Data excerpts
== Segment start ==

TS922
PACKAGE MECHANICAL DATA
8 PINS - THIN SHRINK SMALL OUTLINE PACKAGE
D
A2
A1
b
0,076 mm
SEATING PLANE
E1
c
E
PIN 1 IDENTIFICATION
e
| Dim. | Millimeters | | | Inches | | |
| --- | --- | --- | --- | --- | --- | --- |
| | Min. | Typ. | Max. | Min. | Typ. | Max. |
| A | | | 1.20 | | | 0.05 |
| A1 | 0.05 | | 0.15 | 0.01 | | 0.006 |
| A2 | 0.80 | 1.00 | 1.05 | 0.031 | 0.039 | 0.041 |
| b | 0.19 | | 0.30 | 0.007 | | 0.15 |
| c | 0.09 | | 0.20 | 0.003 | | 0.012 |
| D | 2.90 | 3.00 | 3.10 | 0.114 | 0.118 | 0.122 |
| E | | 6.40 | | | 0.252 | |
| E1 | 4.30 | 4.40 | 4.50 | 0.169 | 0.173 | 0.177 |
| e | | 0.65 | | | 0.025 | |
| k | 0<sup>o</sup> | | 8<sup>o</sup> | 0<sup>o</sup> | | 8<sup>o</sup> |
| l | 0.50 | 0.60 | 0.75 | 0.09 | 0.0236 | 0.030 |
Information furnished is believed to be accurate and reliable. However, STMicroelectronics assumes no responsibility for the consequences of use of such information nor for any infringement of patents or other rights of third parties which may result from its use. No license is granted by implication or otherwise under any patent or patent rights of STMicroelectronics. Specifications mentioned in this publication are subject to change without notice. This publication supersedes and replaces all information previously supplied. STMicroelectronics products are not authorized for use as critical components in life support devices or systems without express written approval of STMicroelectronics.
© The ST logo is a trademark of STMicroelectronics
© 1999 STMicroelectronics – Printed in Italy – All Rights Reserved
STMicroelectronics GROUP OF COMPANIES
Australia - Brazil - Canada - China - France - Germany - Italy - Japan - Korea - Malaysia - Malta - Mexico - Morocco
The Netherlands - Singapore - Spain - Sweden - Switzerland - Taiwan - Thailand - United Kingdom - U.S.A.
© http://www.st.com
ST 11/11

== Segment end ==
== Segment start ==

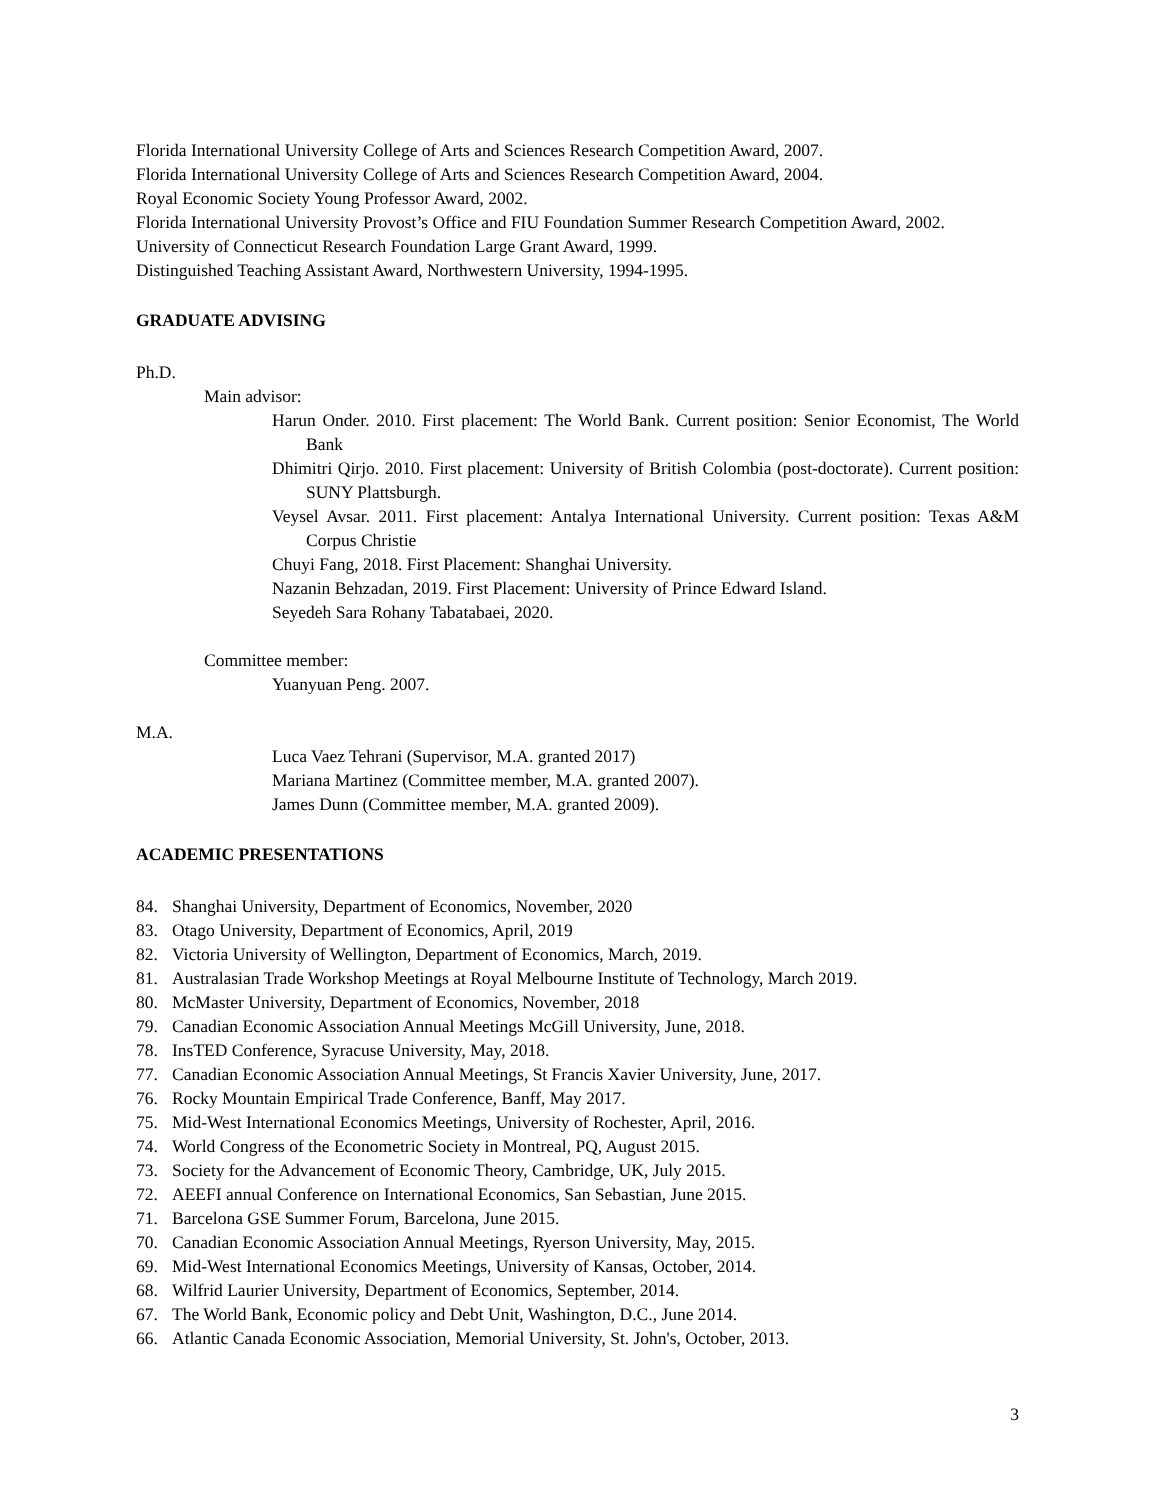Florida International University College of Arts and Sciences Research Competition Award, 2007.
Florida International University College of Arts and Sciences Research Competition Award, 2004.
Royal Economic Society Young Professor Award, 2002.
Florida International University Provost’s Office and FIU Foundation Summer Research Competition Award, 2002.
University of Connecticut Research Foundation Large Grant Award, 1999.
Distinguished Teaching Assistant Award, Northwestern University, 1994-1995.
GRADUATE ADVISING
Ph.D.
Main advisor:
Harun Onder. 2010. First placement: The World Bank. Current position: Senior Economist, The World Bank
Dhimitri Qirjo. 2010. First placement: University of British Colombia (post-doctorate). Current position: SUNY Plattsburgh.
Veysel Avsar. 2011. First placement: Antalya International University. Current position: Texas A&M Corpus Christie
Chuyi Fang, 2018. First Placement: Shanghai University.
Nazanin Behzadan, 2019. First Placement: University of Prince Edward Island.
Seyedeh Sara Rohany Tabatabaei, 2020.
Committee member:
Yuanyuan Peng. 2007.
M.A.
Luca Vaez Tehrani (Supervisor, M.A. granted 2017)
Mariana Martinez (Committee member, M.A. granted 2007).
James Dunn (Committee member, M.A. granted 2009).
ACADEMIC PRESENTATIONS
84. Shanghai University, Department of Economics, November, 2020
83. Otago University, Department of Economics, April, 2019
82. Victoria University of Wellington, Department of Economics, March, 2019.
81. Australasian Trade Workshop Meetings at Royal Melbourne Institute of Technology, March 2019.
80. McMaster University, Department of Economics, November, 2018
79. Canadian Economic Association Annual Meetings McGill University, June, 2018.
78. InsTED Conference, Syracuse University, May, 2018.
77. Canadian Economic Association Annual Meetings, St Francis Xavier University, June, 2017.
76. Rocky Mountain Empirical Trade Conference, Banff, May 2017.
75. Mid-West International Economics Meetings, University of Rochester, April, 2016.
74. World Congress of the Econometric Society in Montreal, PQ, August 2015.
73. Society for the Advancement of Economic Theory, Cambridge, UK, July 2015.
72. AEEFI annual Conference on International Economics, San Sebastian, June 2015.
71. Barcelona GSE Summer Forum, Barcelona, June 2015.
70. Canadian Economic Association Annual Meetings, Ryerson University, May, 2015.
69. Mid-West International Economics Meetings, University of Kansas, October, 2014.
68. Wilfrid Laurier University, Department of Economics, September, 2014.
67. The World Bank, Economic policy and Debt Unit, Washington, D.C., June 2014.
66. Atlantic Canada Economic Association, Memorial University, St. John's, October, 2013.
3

== Segment end ==

— Brief —
List every line in the records above that contains the word "April".

— Task output —
83. Otago University, Department of Economics, April, 2019
75. Mid-West International Economics Meetings, University of Rochester, April, 2016.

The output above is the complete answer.